PROVIDED TEXT ->
--- BEGIN ---
URSABLOG: The Eighth Plague

URSABLOG: The Eighth Plague

The afflictions facing the world today seem to be coming more biblical as each day passes. Corvid 19, as we must learn to call it, and the measures implemented to stop its spread, continue to wreak confusion and havoc around the world. And you know that shipping has it bad when the Financial Times reports on our woes. But I noticed something else the other day so alarming that I wondered whether we had gone back in time to another era.

For those of you that haven’t noticed, large parts of East Africa, as well as India and Pakistan are suffering a plague of locusts. Really. This is not something made up, or recycled from a 50s Hollywood epic, it is happening now, and the numbers are horrifyingly huge. Consider this:

-         1 square kilometre of a swarm of locusts contains forty million insects

-         These insects can devour 80 tonnes of organic matter every day

-         The organic matter they eat is basically anything green, crops, grass, pasture, leaves

-         They can travel up to 200 kilometres per day


They are currently chewing up large parts of Kenya, suffering the largest infestation for seventy years. Pakistan is similarly battling huge swarms not seen for thirty years. Where do they come from, and why now?
--- END ---
TO DO ->
(A) In the locust blog post, how many insects are in one square kilometer of a swarm?
(B) Reproduce the locust blog post word for word, between "They are currently" and "and why now?", inclusive.
(C) Decide whether each statement agrees with the locust blog post, answering yes or no and quoting the words that settle it: (i) Kenya is suffering its largest infestation in seventy years. (ii) Pakistan is facing swarms not seen for fifty years. (iii) The locusts feed only on crops.

DATA BLOCK ->
--- BEGIN ---
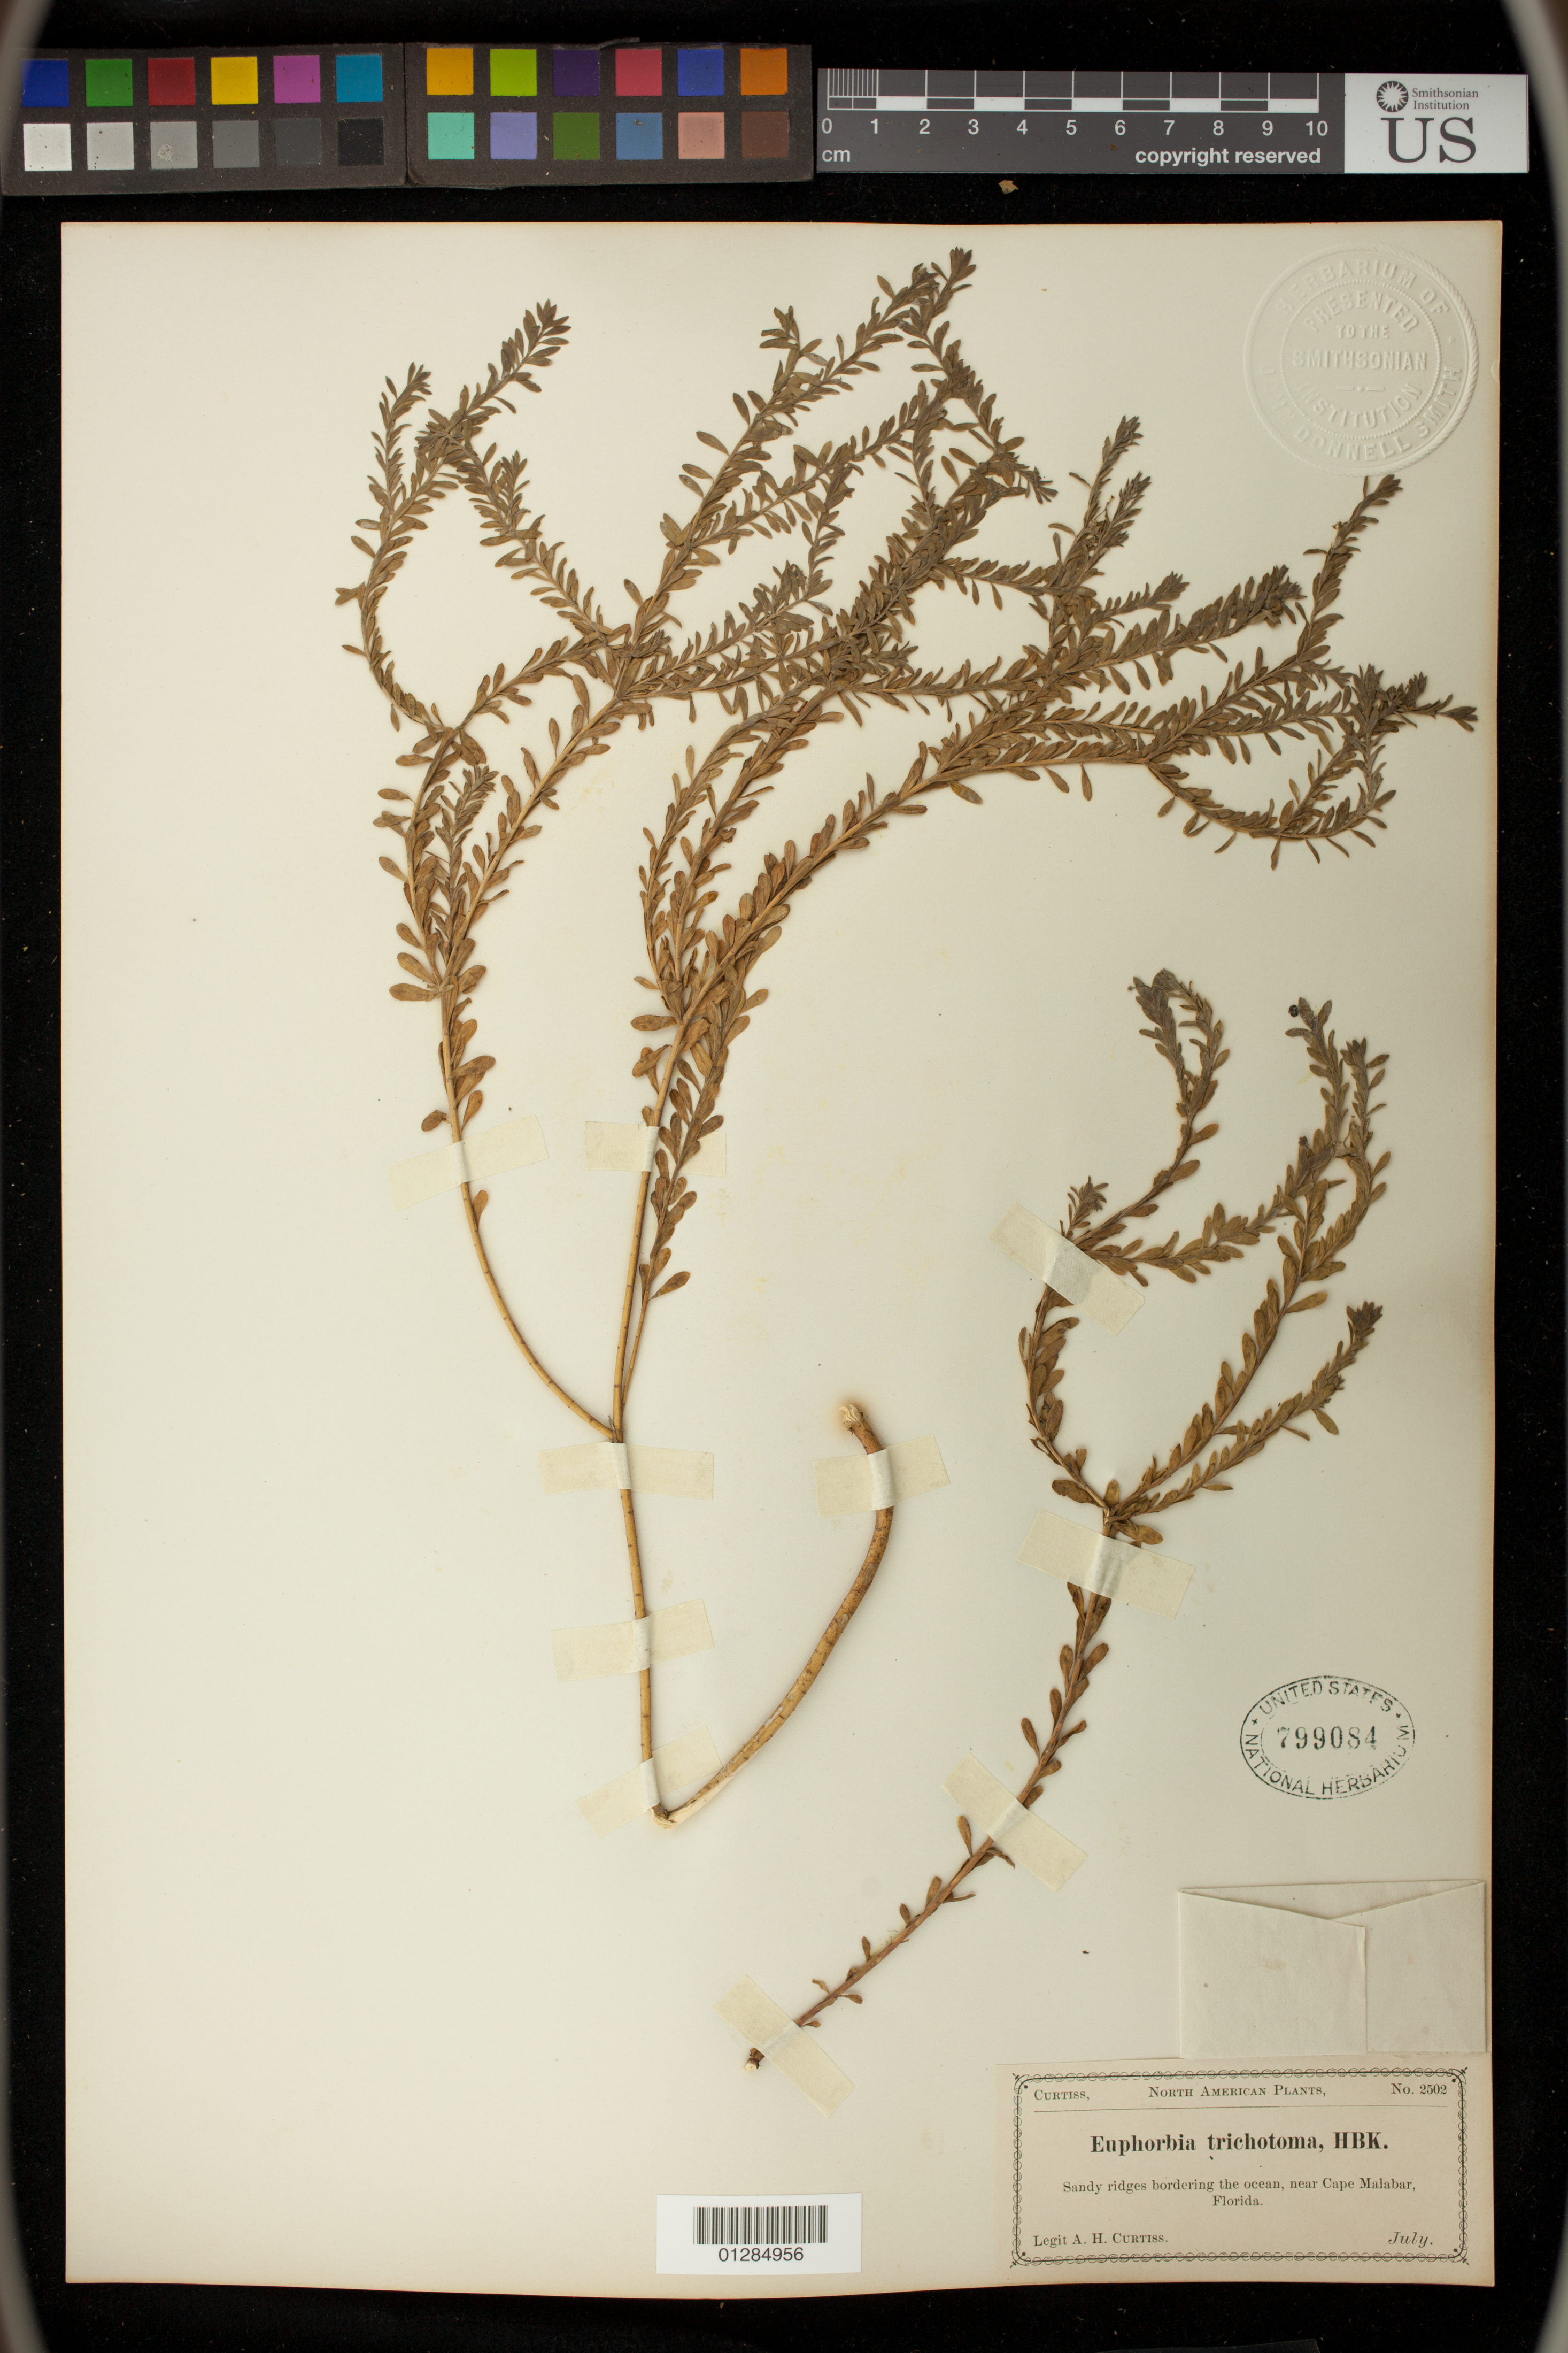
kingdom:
--- END ---
TASK SOLUTIONS ->
(A) Forty million insects.

(B)
They are currently chewing up large parts of Kenya, suffering the largest infestation for seventy years. Pakistan is similarly battling huge swarms not seen for thirty years. Where do they come from, and why now?

(C)
(i) Yes: "They are currently chewing up large parts of Kenya, suffering the largest infestation for seventy years."
(ii) No: "Pakistan is similarly battling huge swarms not seen for thirty years."
(iii) No: "The organic matter they eat is basically anything green, crops, grass, pasture, leaves"